TASK:
The lines to repeat are those below from the one containing "42878: 15500000 -> 26200000" down to the one containing "192951: 121000000 -> 124000000", both included; reproduce them exactly and nothing else.

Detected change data
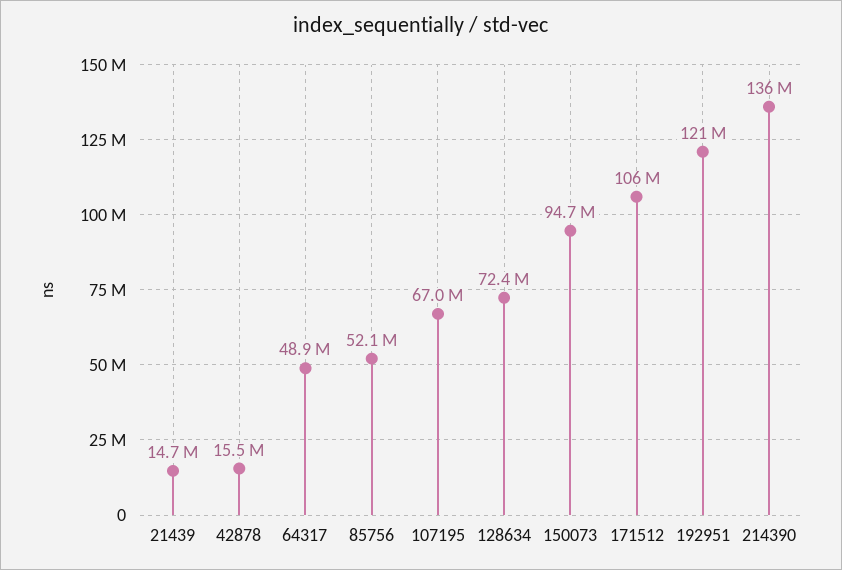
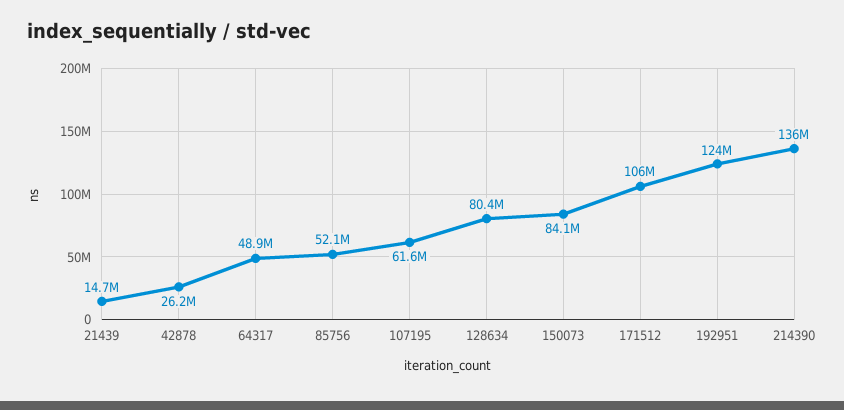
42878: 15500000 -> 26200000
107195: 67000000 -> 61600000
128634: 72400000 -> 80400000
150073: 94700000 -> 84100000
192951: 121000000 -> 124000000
* * *
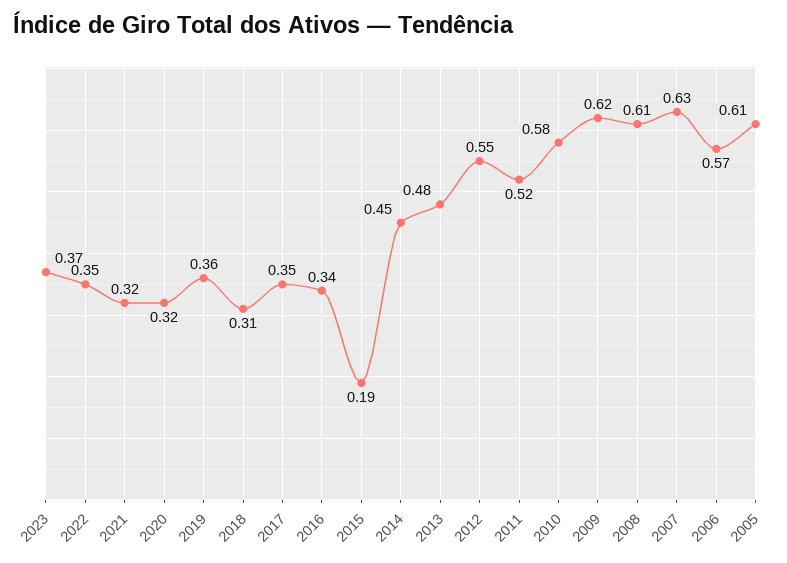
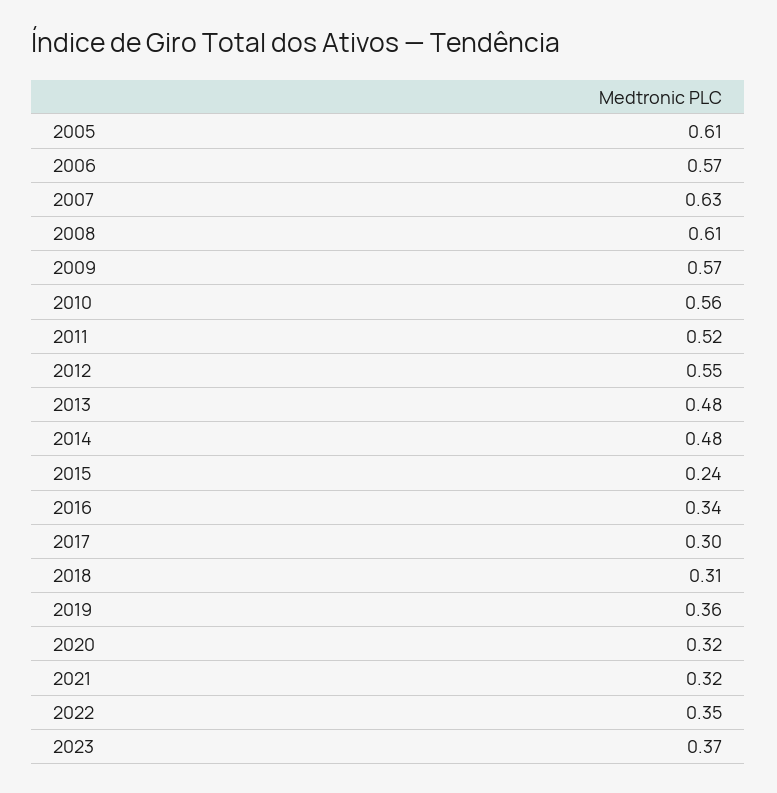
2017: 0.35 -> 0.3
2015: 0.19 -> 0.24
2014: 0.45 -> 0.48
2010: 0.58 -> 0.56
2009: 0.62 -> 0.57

TASK ANSWER:
42878: 15500000 -> 26200000
107195: 67000000 -> 61600000
128634: 72400000 -> 80400000
150073: 94700000 -> 84100000
192951: 121000000 -> 124000000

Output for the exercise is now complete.